Who is Misty Raney’s husband?

Misty Raney is married to Maciah Bilodeau, a master carpenter and surfer whom she married in 2000. Maciah has joined the Homestead Rescue build crew in recent seasons and appears regularly on screen working alongside Marty and Matt. Together they have a son named Gauge, born April 14, 2011.

What is Misty Raney’s role on Homestead Rescue?

Misty Raney serves as The Farmer on Homestead Rescue, specializing in permaculture design, greenhouse engineering, predator-proof livestock enclosures, soil remediation, composting systems, and food preservation. Her role focuses on long-term food security for struggling homesteads, which she argues is equally important as the structural work performed by Marty and Matt.

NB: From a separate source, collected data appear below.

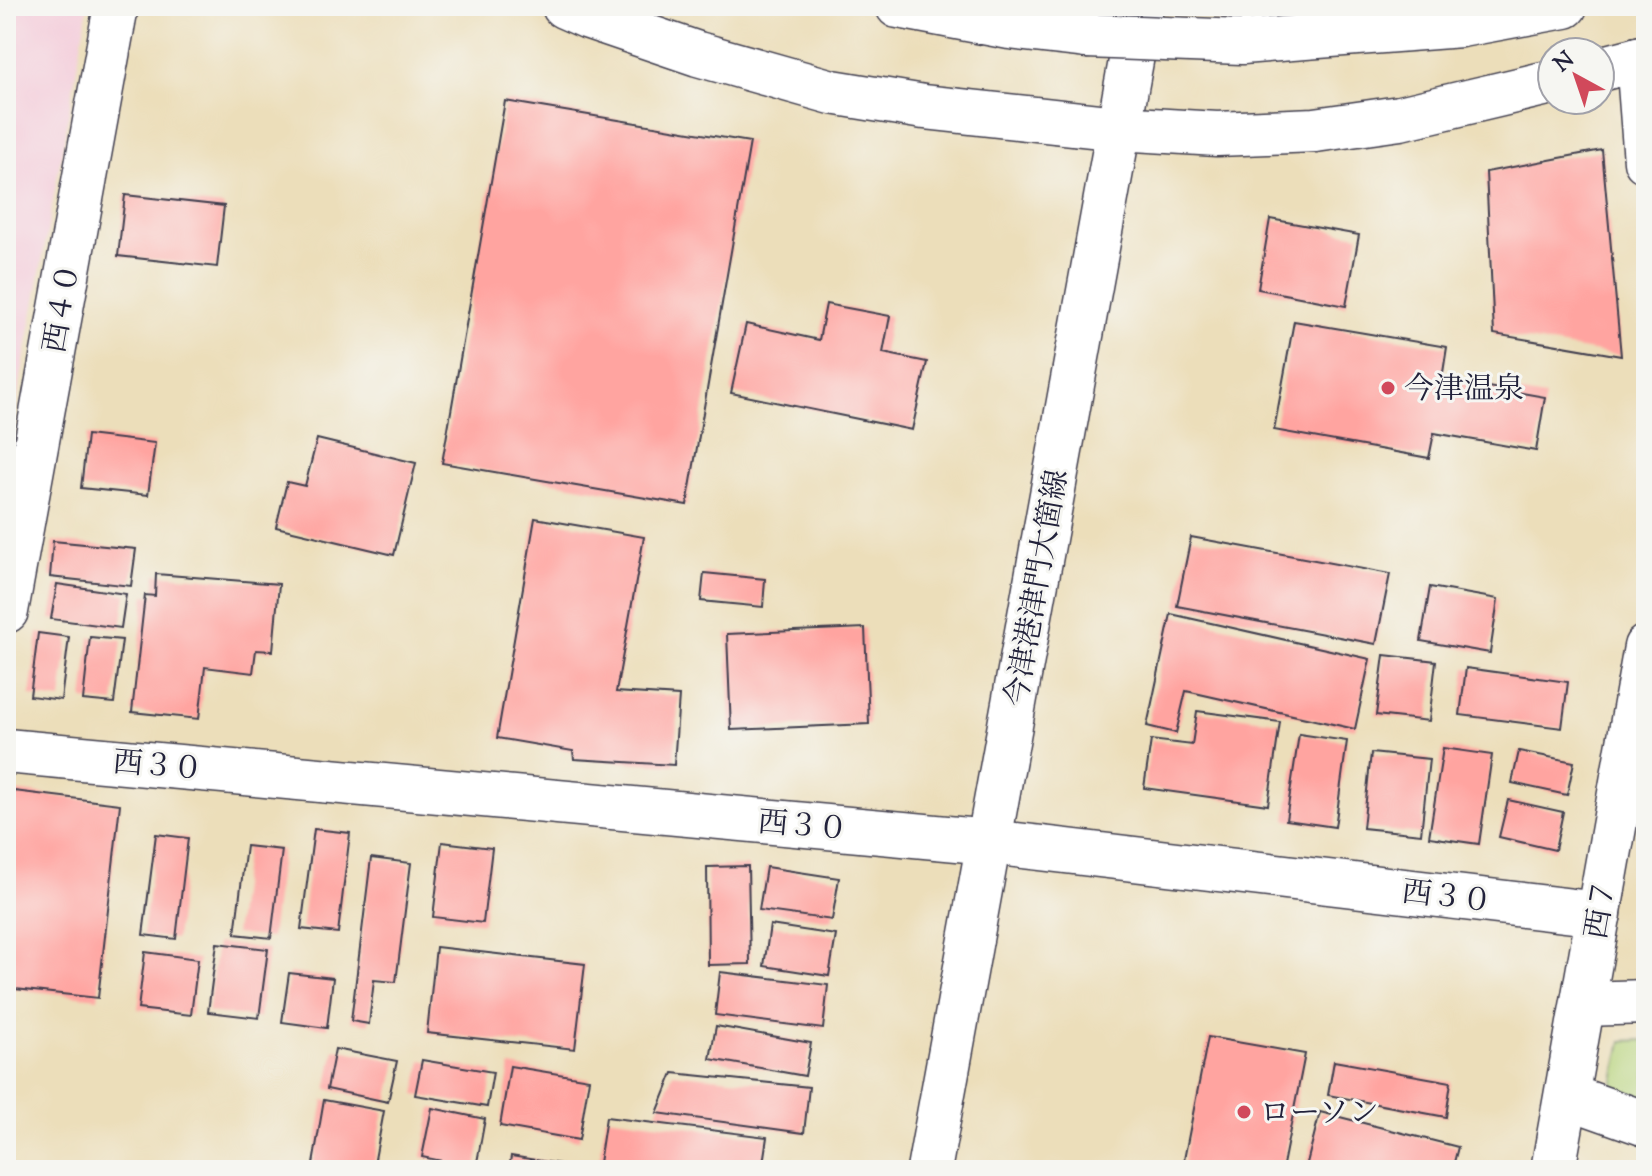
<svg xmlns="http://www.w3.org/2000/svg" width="1652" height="1176" viewBox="0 0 1652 1176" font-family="'Sorts Mill Goudy','Noto Serif JP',serif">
	<rect width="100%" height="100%" fill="#f6f6f2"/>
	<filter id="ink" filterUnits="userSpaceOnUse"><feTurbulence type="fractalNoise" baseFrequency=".0125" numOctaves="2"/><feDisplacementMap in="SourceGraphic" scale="16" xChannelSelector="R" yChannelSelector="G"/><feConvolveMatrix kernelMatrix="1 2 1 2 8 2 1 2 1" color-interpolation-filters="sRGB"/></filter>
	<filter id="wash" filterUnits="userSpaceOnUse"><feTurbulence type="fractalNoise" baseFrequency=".006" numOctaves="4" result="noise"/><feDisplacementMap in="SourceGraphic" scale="32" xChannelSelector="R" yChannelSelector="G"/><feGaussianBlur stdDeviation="1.8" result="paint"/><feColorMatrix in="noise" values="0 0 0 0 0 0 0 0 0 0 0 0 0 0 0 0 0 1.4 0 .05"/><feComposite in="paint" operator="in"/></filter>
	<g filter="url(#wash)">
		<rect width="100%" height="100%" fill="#ecdeba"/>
		<path fill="#f4cfdc" d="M6,6H88L6,461Z"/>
		<path fill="#b6d278" stroke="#6c7a5a" stroke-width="2" d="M1646,1040V1102L1612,1090L1622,1041Z"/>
		<g id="blocks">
			<g fill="#ffa4a0">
				<path d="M505,101L750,142L687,505L442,463Z"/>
				<path d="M1602,150L1621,356L1494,334L1486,172Z"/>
				<path d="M125,195L224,206L217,267L118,256Z"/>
				<path d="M1270,219L1359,235L1346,306L1258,289Z"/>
				<path d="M826,304L890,316L883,353L927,362L912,430L731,393L746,324L819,340Z"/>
				<path d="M1294,321L1447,347L1442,379L1545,397L1536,451L1434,433L1429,458L1274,430Z"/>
				<path d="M87,435L155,443L148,495L81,488Z"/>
				<path d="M317,439L416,463L394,555L276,527L287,482L305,486Z"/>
				<path d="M535,518L644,537L616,692L679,696L674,765L574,759L573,751L497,738Z"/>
				<path d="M1191,537L1390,574L1376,644L1177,606Z"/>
				<path d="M53,541L136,549L131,586L50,577Z"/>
				<path d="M704,573L765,579L763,607L701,601Z"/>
				<path d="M156,574L279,584L273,651L256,650L253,673L205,667L199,719L132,712L145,595L155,596Z"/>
				<path d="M57,584L126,594L121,628L51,619Z"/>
				<path d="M1430,587L1498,599L1490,653L1421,641Z"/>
				<path d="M1171,614L1370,659L1355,729L1186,691L1176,733L1147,726Z"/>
				<path d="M865,628L869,724L731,730L727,634Z"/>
				<path d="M38,633L69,637L61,700L30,696Z"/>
				<path d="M90,637L122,640L114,703L83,700Z"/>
				<path d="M1384,655L1436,661L1429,721L1376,715Z"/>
				<path d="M1466,668L1568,682L1562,728L1460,715Z"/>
				<path d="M1197,711L1280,722L1268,805L1144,788L1151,740L1192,745Z"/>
				<path d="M1299,734L1347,741L1335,827L1286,820Z"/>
				<path d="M1443,748L1492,755L1479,844L1429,837Z"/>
				<path d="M1519,751L1574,762L1567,795L1512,783Z"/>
				<path d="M1371,753L1429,759L1421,834L1363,828Z"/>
				<path d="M14,791L120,804L98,998L6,988V857Z"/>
				<path d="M1508,800L1563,812L1555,850L1499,837Z"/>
				<path d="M314,829L350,833L338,933L301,929Z"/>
				<path d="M156,834L188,838L176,939L143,935Z"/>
				<path d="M442,842L492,848L483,923L433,917Z"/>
				<path d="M246,846L282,850L271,938L235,934Z"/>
				<path d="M371,858L411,863L396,982L374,980L369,1024L351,1021Z"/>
				<path d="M748,866L750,964L708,965L707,867Z"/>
				<path d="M766,867L839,878L832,920L759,910Z"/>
				<path d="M770,925L836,935L829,976L764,966Z"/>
				<path d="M217,943L268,949L259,1018L208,1012Z"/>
				<path d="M436,947L585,964L575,1049L427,1033Z"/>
				<path d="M145,952L198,959L191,1015L138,1009Z"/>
				<path d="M720,972L828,985L823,1029L715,1015Z"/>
				<path d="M289,973L333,978L327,1028L282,1022Z"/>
				<path d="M716,1026L811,1043L805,1076L710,1059Z"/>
				<path d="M1208,1037L1305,1054L1282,1170H1182Z"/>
				<path d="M335,1049L397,1061L388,1102L327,1089Z"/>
				<path d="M422,1060L493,1072L487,1107L415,1095Z"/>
				<path d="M1334,1061L1451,1082L1446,1117L1328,1095Z"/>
				<path d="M510,1066L589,1079L579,1140L500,1126Z"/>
				<path d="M673,1073L809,1087L804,1133L657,1113Z"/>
				<path d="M324,1100L384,1111L373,1170H312Z"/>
				<path d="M432,1108L485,1119L476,1168L422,1157Z"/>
				<path d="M1320,1112L1458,1147L1452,1170H1317L1306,1167Z"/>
				<path d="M606,1117L767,1137L762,1170H655L599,1163Z"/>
				<path d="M511,1156L561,1164L560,1170H509Z"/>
			</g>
		</g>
	</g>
	<g filter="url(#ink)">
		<use href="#blocks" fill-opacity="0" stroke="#403e4e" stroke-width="2"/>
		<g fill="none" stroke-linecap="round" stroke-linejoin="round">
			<g stroke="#403e4e" stroke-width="47">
				<g id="street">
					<path d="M564,6L589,17L698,54L832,92L924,107L1118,128L1217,134L1315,130L1400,118L1552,82"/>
					<path d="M1638,59L1646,161"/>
					<path d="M1600,69L1646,57"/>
					<path d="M6,611L116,6"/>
					<path d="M6,751L990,842L1599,914"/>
					<path d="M1584,1004L1646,1002"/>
					<path d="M1567,1096L1646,1124"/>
					<path d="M1553,1170L1646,647"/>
				</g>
			</g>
			<g stroke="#403e4e" stroke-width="47">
				<path id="secondary" d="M929,1170L1141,6"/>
			</g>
			<g stroke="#403e4e" stroke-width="47">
				<g id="highway">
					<path d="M898,6L1009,27L1087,36"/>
					<path d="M1242,42L1461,25L1565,6"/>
				</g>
			</g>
			<use href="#street" stroke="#fff" stroke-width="44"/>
			<use href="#secondary" stroke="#fff" stroke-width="44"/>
			<use href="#highway" stroke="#fff" stroke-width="44"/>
			<g stroke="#403e4e" stroke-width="47" stroke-linecap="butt">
				<path id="highway-bridge" d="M1087,36L1242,42"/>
			</g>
			<use href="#highway-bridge" stroke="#fff" stroke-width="44"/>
		</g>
	</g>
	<g fill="#d1495b" stroke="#f6f6f2" stroke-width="3">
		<circle cx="1388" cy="388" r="8"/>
		<circle cx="1244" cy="1112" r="8"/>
	</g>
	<g text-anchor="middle" stroke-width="6" stroke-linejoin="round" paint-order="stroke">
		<g font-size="30" fill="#22223b" stroke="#f6f6f2">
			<text transform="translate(61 308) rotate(-80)" y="10">西４０</text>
			<text transform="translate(1036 588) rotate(-80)" y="10">今津港津門大箇線</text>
			<text transform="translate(158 765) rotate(5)" y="10">西３０</text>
			<text transform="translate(803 825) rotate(5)" y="10">西３０</text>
			<text transform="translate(1447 896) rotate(7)" y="10">西３０</text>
			<text transform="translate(1600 909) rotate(-80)" y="10">西７</text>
		</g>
		<g font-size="30" fill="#22223b" stroke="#f6f6f2" text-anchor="start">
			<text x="1404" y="398">今津温泉</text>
			<text x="1260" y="1122">ローソン</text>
		</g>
	</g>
	<rect width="1652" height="1176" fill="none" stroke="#f6f6f2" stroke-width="32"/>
	<g transform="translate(1576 76) rotate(320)"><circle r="38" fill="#f6f6f2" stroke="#a1a1a9" stroke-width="2"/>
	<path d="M0-6L14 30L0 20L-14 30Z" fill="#d1495b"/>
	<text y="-12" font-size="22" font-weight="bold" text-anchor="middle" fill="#22223b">N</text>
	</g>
</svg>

What happened to Misty Raney’s farm in Hawaii?

In Season 14, Episode 8, titled Raney S.O.S. and airing June 23, 2026, catastrophic flash floods devastated Misty and Maciah’s personal tropical farmstead in Kauai, Hawaii. The entire Raney family traveled to the island to execute a personal rescue, building elevated shelters and stone swales using a fusion of Alaskan cold-weather building techniques and Pacific island agricultural methods.

What is Misty Raney’s net worth?

Misty Raney Bilodeau’s net worth is estimated between $300,000 and $500,000, derived primarily from her Discovery Channel television salary on Homestead Rescue and its spin-offs, and her participation in Alaska Stone and Log during the off-season filming months.